1968 - İLK YASA DIŞI YERLEŞİM
İlk israil yerleşimi, Batı Şeria'da kuruldu. Yahudiler kilit stratejik bölgeleri ele geçirdiler. Bugün Filistin toprakları üzerindeki yasa dışı yerleşim sayısı 600 bini geçti.
1973 - ARAP-İSRAİL SAVAŞI
İsrail, 6 Ekim 1973'te Mısır ve Suriye'ye saldırdı. Yom Kippur olarak bilinen savaşta, Mısır ve Suriye güçleri İsrail karşısında yenilgiye uğradı.
1978 - CAMP DAVID ANLAŞMASI
Camp David Anlaşması, Mısır Devlet Başkanı Enver Sedat ile İsrail Başbakanı Menahem Begin arasında, 12 gün süren gizli pazarlıkların ardından Camp David'de 17 Eylül 1978'de imzalanan ve ABD başkanı Jimmy Carter'ın gözetiminde gerçekleşen bir sözleşmedir. Mısır, İsrail'i tanıyan ilk Arap ülkesi oldu.
1980 - İSRAİL'DEN HUKUKSUZ KARAR
İsrail parlementosu, uluslararası hukuka aykırı olarak "Kudüs tek ve bütün olarak İsrail Devleti'nin başkentidir" kararı aldı. Karar hiçbir ülke tarafından tanınmadı.

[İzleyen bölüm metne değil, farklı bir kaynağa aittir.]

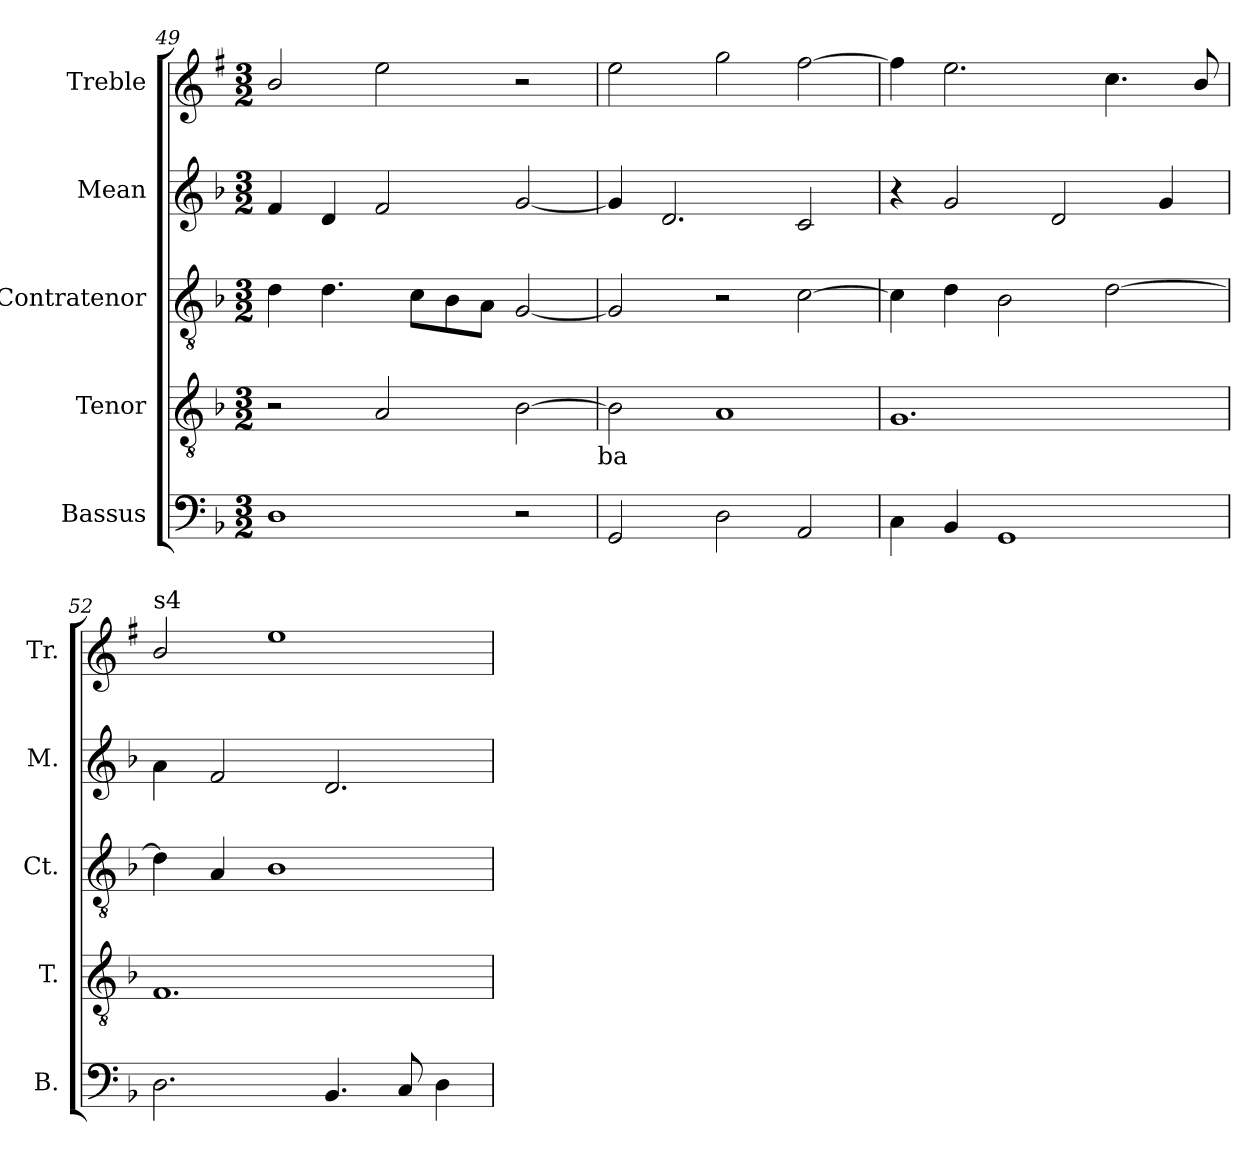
**kern	**kern	**kern	**kern	**kern
*part5	*part4	*part3	*part2	*part1
*staff5	*staff4	*staff3	*staff2	*staff1
*I"Bassus	*I"Tenor	*I"Contratenor	*I"Mean	*I"Treble
*I'B.	*I'T.	*I'Ct.	*I'M.	*I'Tr.
*clefF4	*clefGv2	*clefGv2	*clefG2	*clefG2
*ITrd7c12	*	*	*	*ITrd1c2
*k[b-]	*k[b-]	*k[b-]	*k[b-]	*k[b-]
*F:	*F:	*F:	*F:	*F:
*M3/2	*M3/2	*M3/2	*M3/2	*M3/2
=49	=49	=49	=49	=49
1DD	2r	4d\	4f/	2a/
.	.	4.d\	4d/	.
.	2A/	.	2f/	2dd\
.	.	8c\L	.	.
.	.	8B-\	.	.
.	.	8A\J	.	.
2r	[>2B-\	[<2G/	[<2g/	2r
!	!LO:TX:b:t=ba	!	!	!
=50	=50	=50	=50	=50
2GGG/	2B-\]	2G/]	4g/]	2dd\
.	.	.	2.d/	.
2DD\	1A	2r	.	2ff\
2AAA/	.	[>2c\	2c/	[>2ee\
=51	=51	=51	=51	=51
4CC\	1.G	4c\]	4r	4ee\]
4BBB-/	.	4d\	2g/	2.dd\
1GGG	.	2B-\	.	.
.	.	.	2d/	.
.	.	[<2d\	.	4.b-\
.	.	.	4g/	.
.	.	.	.	8a/
!!LO:LB:g=z
=52	=52	=52	=52	=52
!	!	!	!	!LO:TX:a:t=s4
2.DD\	1.F	4d\]	4a\	2a/
.	.	4A/	2f/	.
.	.	1B-	.	1dd
4.BBB-/	.	.	2.d/	.
8CC/	.	.	.	.
4DD\	.	.	.	.
=	=	=	=	=
*-	*-	*-	*-	*-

1988 - FKÖ İSRAİL'İ TANIDI
Yaser Arafat Başkanlığı'ndaki Filistin Kurtuluş Örgütü İsraili tanıdı.
1993 - OSLO ANLAŞMASI
Anlaşma,Norveç'in başkenti Oslo'da 20 Ağustos 1993 tarihinde sonuçlandı. Daha sonra resmen FKÖ Başkanı Yaser Arafat, İsrail Başbakanı İzak Rabin tarafından törenle 13 Eylül 1993 tarihinde Washington D.C'de halka açık bir törenle imzalandı.Bu görüşme,İsrail ile Filistin temsilcilerinin üst düzeyde ilk doğudan anlaşma çabası olarak tarihe geçti.
2002 - UTANÇ DUVARI
İsrail, Filistin direnişine karşı Batı Şeria boyunca bir duvar inşaasına başladı. Duvar, işgal karşıtı gösterilerin sembolü haline geldi ve dünya kamuoyu tarafından " Utanç Duvarı" olarak adlandırıldı.
2017 - İNGİLTERE'DEN KUTLAMA
İngiltere Başbakanı Theresa May, Filistinlilerin bir asırdır yaşadığı mağduriyeti ve zulmü görmezden gelerek Balfour Deklarasyonunun 100. yılında İsrail'in kuruluşunu kutlama kararı aldı.